Net effective cost per square foot is $11,250/ 5000= $2.25 per square foot.
The ratio of annual sales (gross revenue) to annual base rent is a benchmark that is customarily used. This is sometimes referred to as the occupancy cost ratio. The base is calculated as a percentage of the total gross sales. These ratios vary from 2% to 20% depending upon the type of business and the market area. Retailers generally target annual base rental amounts of no more than 5% – 10% of gross sales.
Forecasted gross sales of $1,000,000 for a year and a base rent of $10,000 per month, or $120,000 per year, the base rent ratio would be 10% ($10,000 X 12 months =$120,000/$1,000,000=12%)
In this case, you are spending 12% of gross revenue on rent. In most cases, there are additional charges for property taxes, property insurance, maintenance, and reserves for capital expenditures. It may make sense to calculate your formula using the “all-in” rental amount including the additional CAM charges.
If a business’s rent to revenue ratio is low, then it is better positioned to remain stable in the event of market fluctuations, additional competition, and negotiations for other space. If the ratios are higher than sales volume, the prices must be higher to offset.
I have used $2.50 per square foot monthly or $30 per annum as a norm.
Retail rents that exist in Manhattan, New York are high by comparison with annual rental rates ranging from $600 per square foot to $2,700 per square foot. Those markets have an excess vacancy with no optimism in sight. Some rents have been reduced as much as 40%. What a bargain reducing the rent from $2,700 to a mere $1620! For years Manhattan has been able to charge excessive square foot rents because of the prestige and high-volume characteristic. Other similar areas include Rodeo Drive, Los Angeles where the rents have been referred to as the second most expensive in the world. A national chain may calculate that they would be willing to lose money on the location because the placement of the store provides a much-needed prestige, and profits can be offset by other store locations.

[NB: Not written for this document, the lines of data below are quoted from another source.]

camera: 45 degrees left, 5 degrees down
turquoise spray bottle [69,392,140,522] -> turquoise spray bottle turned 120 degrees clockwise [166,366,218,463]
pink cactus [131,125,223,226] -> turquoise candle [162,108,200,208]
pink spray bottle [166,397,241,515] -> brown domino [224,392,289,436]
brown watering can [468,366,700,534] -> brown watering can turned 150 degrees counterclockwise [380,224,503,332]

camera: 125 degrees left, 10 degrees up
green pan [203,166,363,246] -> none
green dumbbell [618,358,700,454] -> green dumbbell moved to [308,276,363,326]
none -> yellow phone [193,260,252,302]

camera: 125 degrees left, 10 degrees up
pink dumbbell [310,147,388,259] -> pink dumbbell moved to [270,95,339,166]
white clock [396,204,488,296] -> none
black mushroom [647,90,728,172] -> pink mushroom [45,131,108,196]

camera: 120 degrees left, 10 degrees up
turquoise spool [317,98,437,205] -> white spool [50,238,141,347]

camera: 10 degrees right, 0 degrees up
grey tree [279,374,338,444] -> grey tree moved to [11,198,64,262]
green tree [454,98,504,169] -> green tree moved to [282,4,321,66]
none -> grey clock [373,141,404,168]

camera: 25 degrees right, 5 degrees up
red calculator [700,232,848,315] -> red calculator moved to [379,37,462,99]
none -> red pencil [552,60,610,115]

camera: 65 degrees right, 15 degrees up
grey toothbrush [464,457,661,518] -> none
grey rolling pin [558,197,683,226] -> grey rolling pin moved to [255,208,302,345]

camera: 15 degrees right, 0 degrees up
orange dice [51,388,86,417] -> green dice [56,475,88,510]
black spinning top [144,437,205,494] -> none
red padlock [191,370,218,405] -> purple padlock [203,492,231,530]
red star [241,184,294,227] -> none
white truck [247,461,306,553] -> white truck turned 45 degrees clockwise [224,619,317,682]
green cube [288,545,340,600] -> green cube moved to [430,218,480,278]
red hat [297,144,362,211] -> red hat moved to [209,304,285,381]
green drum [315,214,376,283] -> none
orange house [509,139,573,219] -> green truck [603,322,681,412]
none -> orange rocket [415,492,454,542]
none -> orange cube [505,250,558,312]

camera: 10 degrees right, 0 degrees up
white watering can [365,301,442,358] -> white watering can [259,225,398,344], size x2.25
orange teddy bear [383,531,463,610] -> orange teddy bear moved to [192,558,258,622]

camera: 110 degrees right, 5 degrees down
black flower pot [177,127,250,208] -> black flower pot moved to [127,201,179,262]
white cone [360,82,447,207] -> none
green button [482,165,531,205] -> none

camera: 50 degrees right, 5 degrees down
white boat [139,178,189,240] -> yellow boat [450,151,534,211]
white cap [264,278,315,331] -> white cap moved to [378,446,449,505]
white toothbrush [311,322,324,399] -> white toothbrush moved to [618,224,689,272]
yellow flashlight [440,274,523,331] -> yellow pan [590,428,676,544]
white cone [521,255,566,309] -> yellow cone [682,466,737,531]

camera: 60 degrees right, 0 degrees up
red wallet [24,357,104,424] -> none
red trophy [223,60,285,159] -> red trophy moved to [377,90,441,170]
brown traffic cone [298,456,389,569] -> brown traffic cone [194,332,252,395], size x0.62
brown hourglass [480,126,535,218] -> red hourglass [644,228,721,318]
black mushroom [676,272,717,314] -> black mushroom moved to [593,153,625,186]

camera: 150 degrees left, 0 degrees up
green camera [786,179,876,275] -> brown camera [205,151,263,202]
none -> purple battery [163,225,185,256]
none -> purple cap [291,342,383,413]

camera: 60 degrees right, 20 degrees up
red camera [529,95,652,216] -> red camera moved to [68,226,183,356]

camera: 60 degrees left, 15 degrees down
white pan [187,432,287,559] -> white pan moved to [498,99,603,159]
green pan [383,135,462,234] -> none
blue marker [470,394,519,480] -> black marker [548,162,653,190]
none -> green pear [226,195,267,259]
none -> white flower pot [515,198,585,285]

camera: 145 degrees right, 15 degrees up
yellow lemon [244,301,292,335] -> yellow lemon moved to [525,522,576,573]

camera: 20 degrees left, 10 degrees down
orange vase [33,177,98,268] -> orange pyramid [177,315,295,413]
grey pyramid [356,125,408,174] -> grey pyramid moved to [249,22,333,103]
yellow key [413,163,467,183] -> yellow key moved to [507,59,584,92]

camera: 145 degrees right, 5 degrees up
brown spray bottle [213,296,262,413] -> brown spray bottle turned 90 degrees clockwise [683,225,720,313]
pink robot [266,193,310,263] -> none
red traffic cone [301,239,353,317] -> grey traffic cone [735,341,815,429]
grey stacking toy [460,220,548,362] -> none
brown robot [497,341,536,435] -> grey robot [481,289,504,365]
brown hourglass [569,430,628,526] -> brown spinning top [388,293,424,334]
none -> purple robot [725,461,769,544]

Two underlying facts that are always glossed over; the middle class and even the upper middle class have been squeezed to the point that they have limited discretionary income to purchase goods from luxury retailers who mark up their products to offset the high rents. The second fact is that online purchases continue to accelerate as a percentage of the total which is currently at about 10% and increasing by the minute.